La chapucería entre los argentinos era tan grande que en un mapa que se envió a la delegación en Roma las tres islas figuraban bajo soberanía chilena. El representante argentino, el general Ricardo Etcheverry, no presentó el documento.
Los argentinos dieron muestra de su marrullería organizando una campaña contra el cardenal Samoré: rumores sobre una amante, dosieres, visitas de periodistas y agentes a su pueblo natal en busca de trapos sucios… La angustia creada a Samoré influyó en su muerte en febrero de 1983. Le sustituyó el cardenal Casaroli. La Junta argentina tampoco aceptó la propuesta del Papa, presentada en 1980.
La caída de la dictadura del Proceso de Reorganización Nacional supuso la desaparición de los obstáculos al acuerdo.
El sabotaje peronista
El Gobierno democrático del presidente Raúl Alfonsín propuso en referéndum la aprobación de la propuesta. El 25 de noviembre de 1984, se celebró la consulta: el sí obtuvo el 81,13% de los votos frente al 17,24% del no y un 1,63% en blanco; votó el 70,17% del censo.

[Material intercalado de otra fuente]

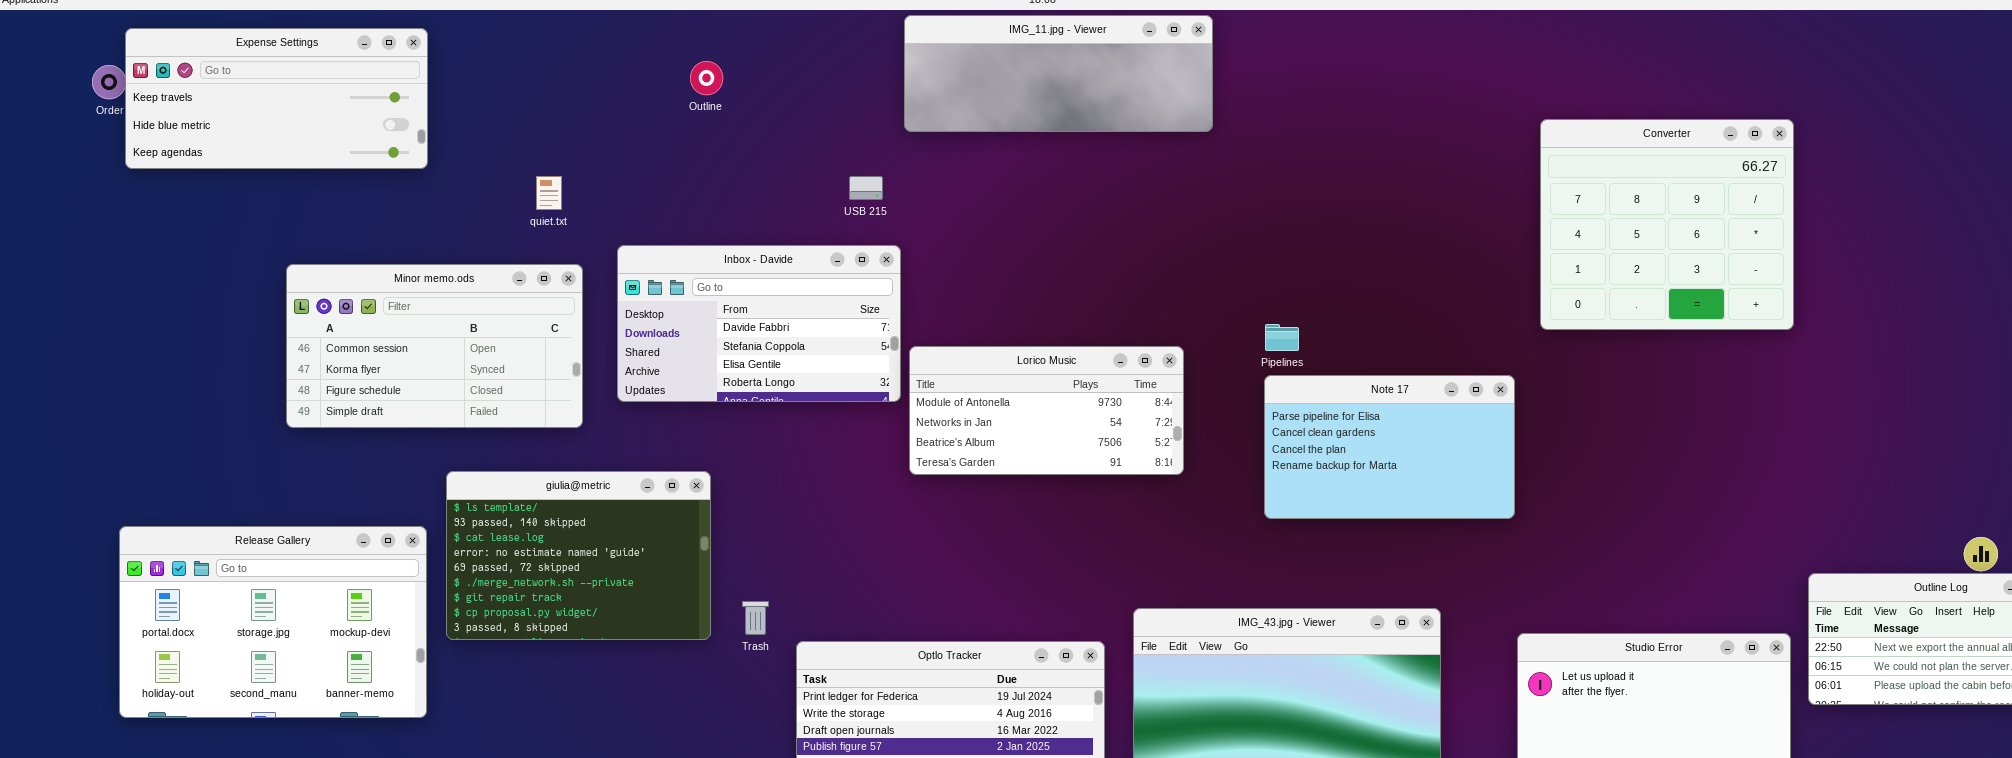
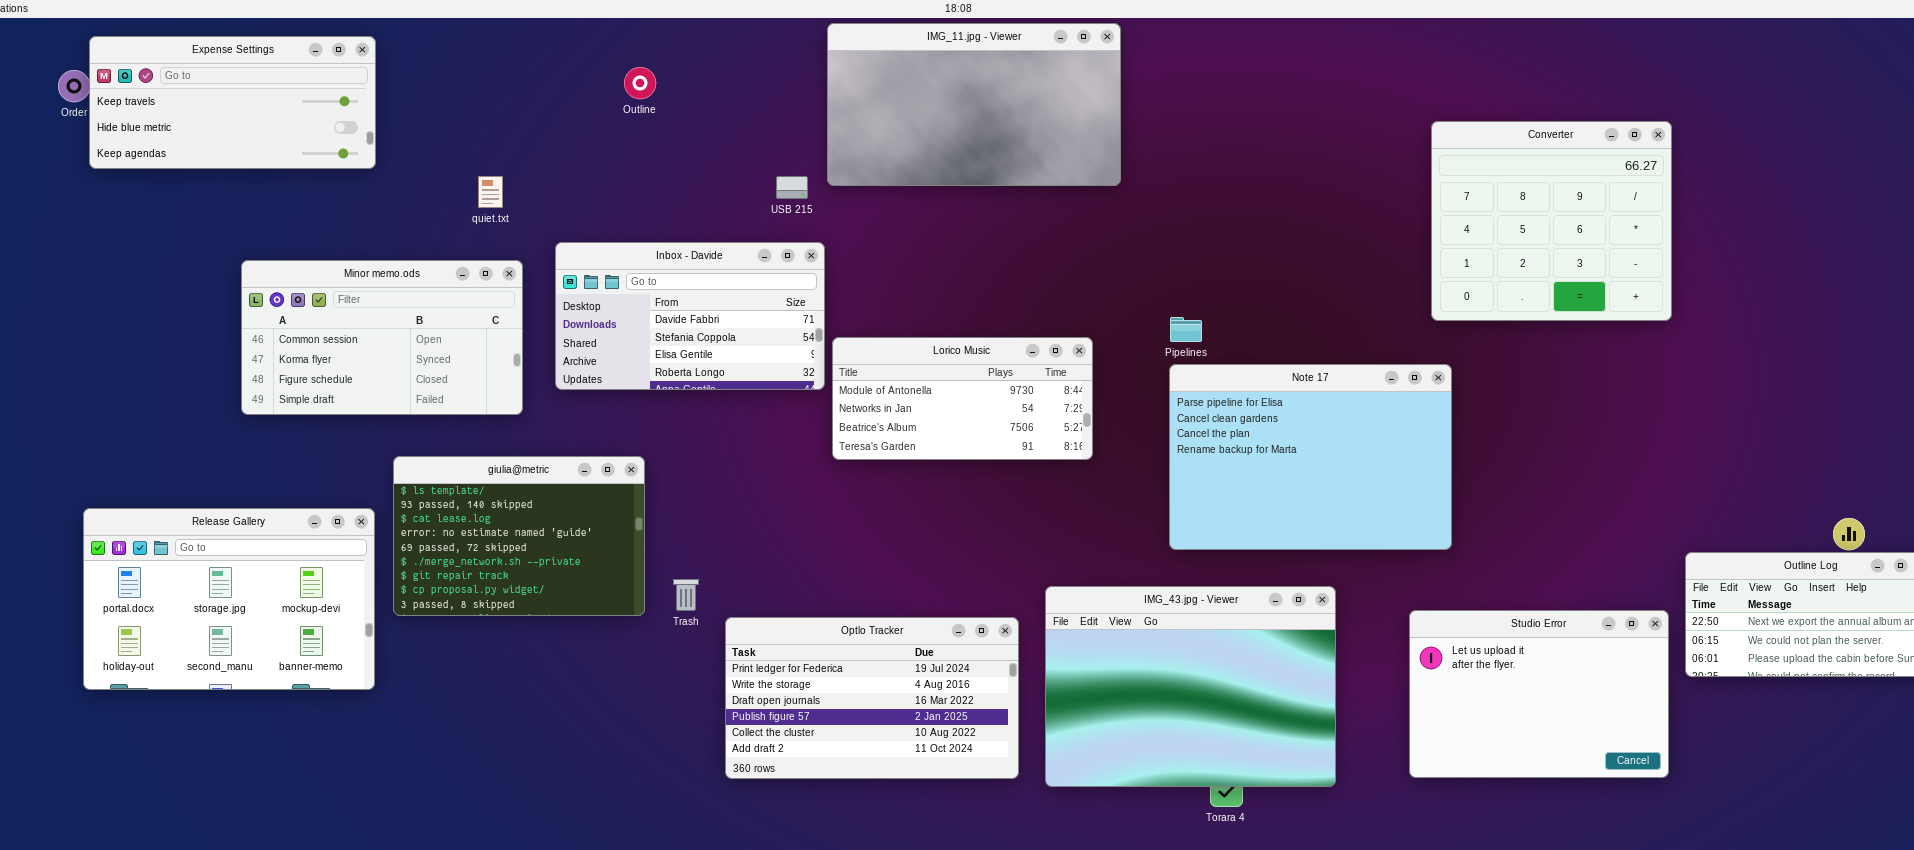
IMG_11.jpg - Viewer: [904,15,1213,132] -> [827,23,1121,186], resized
Note 17: [1264,375,1515,519] -> [1169,364,1452,550], resized

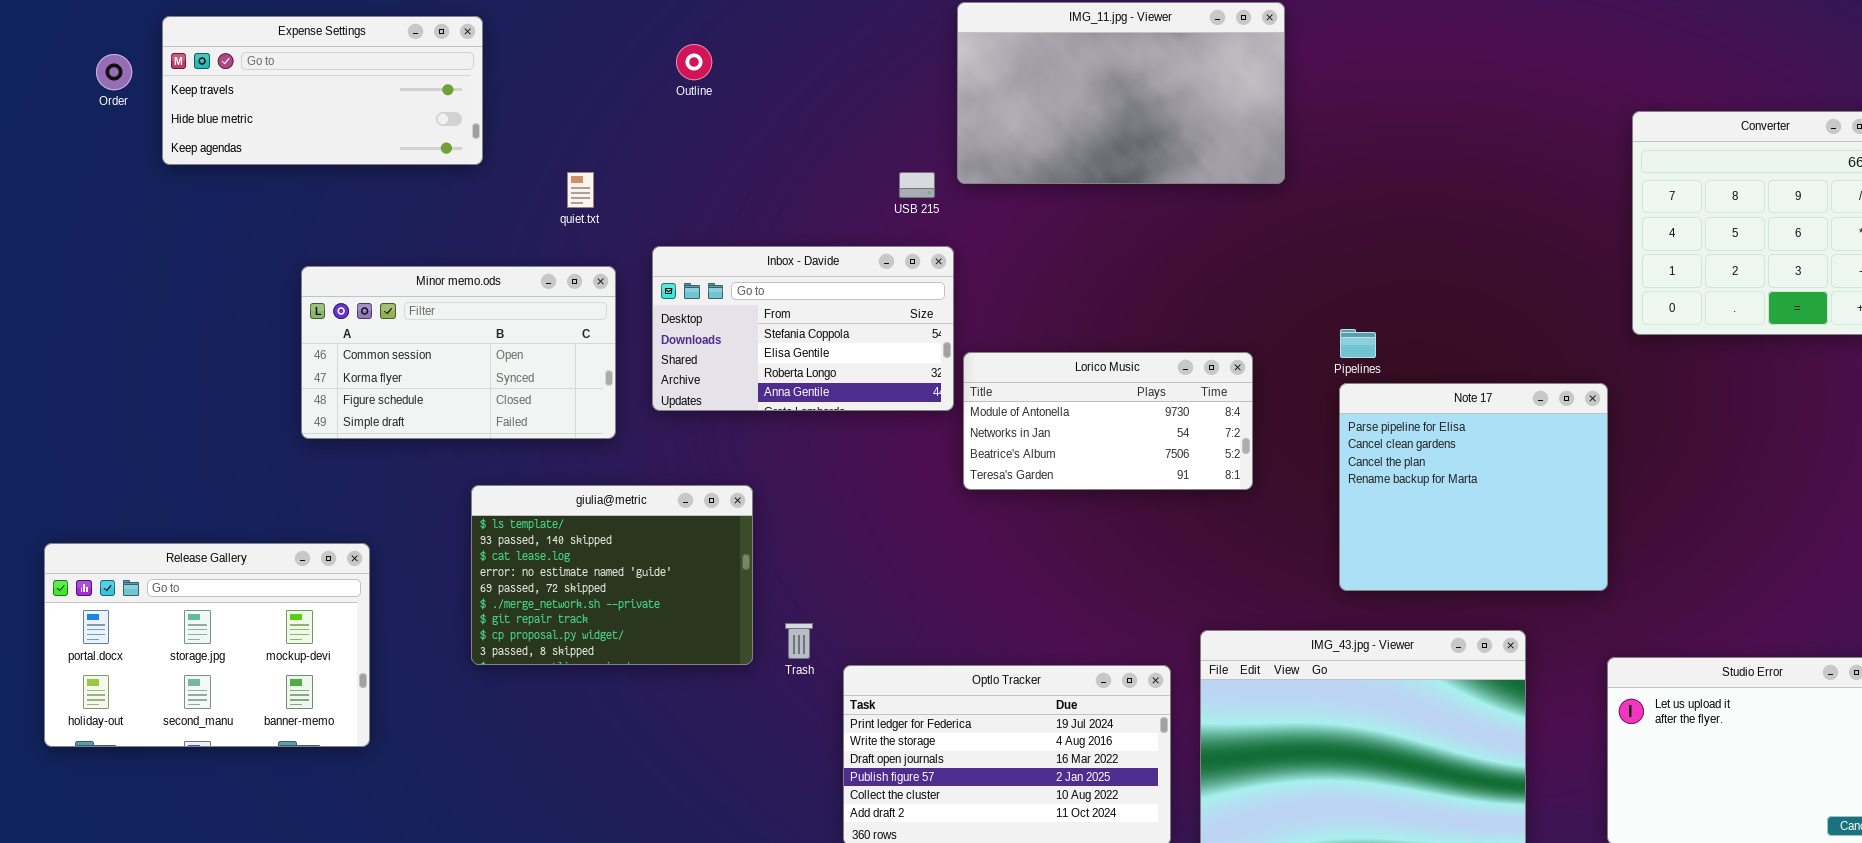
Expense Settings: [89,36,376,169] -> [162,16,483,165], moved
Outline: [624,67,656,99] -> [676,44,712,80], moved
Inbox - Davide: [555,242,825,390] -> [652,246,954,411], scrolled down 1 row
Note 17: [1169,364,1452,550] -> [1339,383,1608,591], resized
Release Gallery: [83,508,375,690] -> [44,543,370,747], moved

El 29 de noviembre de 1984, los ministros de Asuntos Exteriores de Argentina y Chile firmaron en la Sala Regia del Vaticano el Tratado de Paz y Amistad que sigue vigente y cuyo aniversario han celebrado en el mismo lugar el papa Francisco y los Gobiernos de Milei y Boric.
En un último episodio de testarudez, el Senado argentino, donde los radicales y los peronistas estaban casi igualados, estuvo a punto de rechazar la ratificación del acuerdo: hubo 23 votos a favor, 22 en contra y una abstención.
De haber estallado la guerra entre las dos repúblicas hispanoamericanas, ésta se podría haber desarrollado tal como lo describió Pinochet:
"Una guerra de montonera, matando todos los días, fusilando gente, tanto por parte de los argentinos como por nuestra parte, y al final, por cansancio, se habría llegado a la paz".
Hasta hace poco, la diplomacia vaticana podía parar guerras. Hoy, por el contrario, bendice a los amos del mundo, que no son ejemplo de religiosidad ni de honradez. En postura cómoda, se ha unido a todas las causas políticamente correctas, como la emergencia climática y la bondad de la inmigración. Por eso, al papa Francisco cada vez le escucha menos gente, incluso entre los católicos.